After building this table, there are three queries to run. The first is a SELECT, which selects every possible task generated by the TaskManager based on the date and frequency. This query is called TaskManagerQryAllOptions, and has the following code:
SELECT TaskManager.ID, Calendar.CalendarDate
FROM TaskManager INNER JOIN Calendar ON
TaskManager.DateDay = Day(Calendar.CalendarDate)
WHERE (TaskManager.Frequency = "Monthly")
OR (TaskManager.Frequency = "Yearly" AND
TaskManager.DateMonth = Month(Calendar.CalendarDate))

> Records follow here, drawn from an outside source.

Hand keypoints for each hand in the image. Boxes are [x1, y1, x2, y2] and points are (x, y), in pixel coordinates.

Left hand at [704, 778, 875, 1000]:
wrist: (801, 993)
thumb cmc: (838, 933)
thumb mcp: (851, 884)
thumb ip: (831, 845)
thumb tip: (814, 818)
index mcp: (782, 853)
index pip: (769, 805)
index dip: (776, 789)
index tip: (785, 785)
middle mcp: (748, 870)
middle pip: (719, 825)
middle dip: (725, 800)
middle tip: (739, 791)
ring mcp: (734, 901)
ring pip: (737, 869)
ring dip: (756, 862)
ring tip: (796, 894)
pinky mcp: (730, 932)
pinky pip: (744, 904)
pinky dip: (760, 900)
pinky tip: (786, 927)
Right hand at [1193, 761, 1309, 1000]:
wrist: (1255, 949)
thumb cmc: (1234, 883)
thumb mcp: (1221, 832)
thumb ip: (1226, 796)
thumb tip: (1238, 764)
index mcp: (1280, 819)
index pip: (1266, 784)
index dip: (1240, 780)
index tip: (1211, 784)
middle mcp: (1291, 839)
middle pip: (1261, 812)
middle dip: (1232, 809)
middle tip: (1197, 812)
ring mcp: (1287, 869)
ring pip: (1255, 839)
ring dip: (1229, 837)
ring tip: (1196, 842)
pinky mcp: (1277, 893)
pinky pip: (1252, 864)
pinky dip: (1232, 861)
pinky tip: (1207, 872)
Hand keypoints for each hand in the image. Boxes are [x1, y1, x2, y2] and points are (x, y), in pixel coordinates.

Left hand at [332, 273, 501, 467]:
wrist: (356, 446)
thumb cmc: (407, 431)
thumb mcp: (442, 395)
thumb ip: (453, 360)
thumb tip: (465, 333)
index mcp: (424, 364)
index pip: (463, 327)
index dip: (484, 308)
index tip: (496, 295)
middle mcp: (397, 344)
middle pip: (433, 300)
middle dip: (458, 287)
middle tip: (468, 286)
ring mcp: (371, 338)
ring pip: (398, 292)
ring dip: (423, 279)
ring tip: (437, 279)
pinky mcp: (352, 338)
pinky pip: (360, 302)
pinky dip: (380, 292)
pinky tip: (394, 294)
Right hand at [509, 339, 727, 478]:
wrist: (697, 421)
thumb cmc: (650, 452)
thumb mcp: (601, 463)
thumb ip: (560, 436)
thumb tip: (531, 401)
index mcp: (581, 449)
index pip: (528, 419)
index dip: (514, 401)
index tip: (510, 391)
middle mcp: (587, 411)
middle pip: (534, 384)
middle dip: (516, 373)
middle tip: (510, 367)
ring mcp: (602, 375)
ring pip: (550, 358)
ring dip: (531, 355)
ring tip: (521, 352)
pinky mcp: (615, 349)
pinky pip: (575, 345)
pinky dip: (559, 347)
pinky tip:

OR (TaskManager.Frequency = "Quarterly" AND
(((Month(Calendar.CalendarDate)- TaskManager.DateMonth) Mod 3) = 0));
The bulk of the above is to cover the different options a quarterly Day and Month pair could cover. The next step is another SELECT query, which selects records from the TaskManagerQryAllOptions in which the date is within the required range. This query is called TaskManagerQrySelect.
SELECT TaskManagerQryAllOptions.ID, TaskManager.TaskName,
FROM TaskManagerQryAllOptions INNER JOIN TaskManager
ON TaskManagerQryAllOptions.ID = TaskManager.ID
WHERE (TaskManagerQryAllOptions.CalendarDate > Date()-60)
AND (TaskManagerQryAllOptions.CalendarDate < Date()+370)
AND (TaskManagerQryAllOptions.CalendarDate >= TaskManager.Start)
AND ((TaskManagerQryAllOptions.CalendarDate <= TaskManager.Finish)
OR (TaskManager.Finish Is Null))
ORDER BY TaskManagerQryAllOptions.CalendarDate;
The final query is an INSERT. As we will be using this query frequently, we don't want it to generate duplicates, so we need to filter out already created records.
INSERT INTO Task ( TaskName, TaskDate )
SELECT TaskManagerQrySelect.TaskName, TaskManagerQrySelect.CalendarDate
FROM TaskManagerQrySelect
WHERE Not Exists(
WHERE Task.TaskName = TaskManagerQrySelect.TaskName
AND Task.TaskDate = TaskManagerQrySelect.CalendarDate);
One limitation of this method is that if the date of repetition (e.g. the 15th of each month) is changed, the future records with the wrong day will remain. A solution to this would be to update all the future records with the adjusted date, then run the insert.
One possibility could be to create a table of Months, and a table of Years (prior year, current, and next one). I could run a SELECT query which takes the Day from the TaskManager table, the Month from the Month table, and the Year from the Year table - I imagine that this could somehow create my desired multiple records for a single TaskManager record. Though I'm not sure what the exact SQL would be.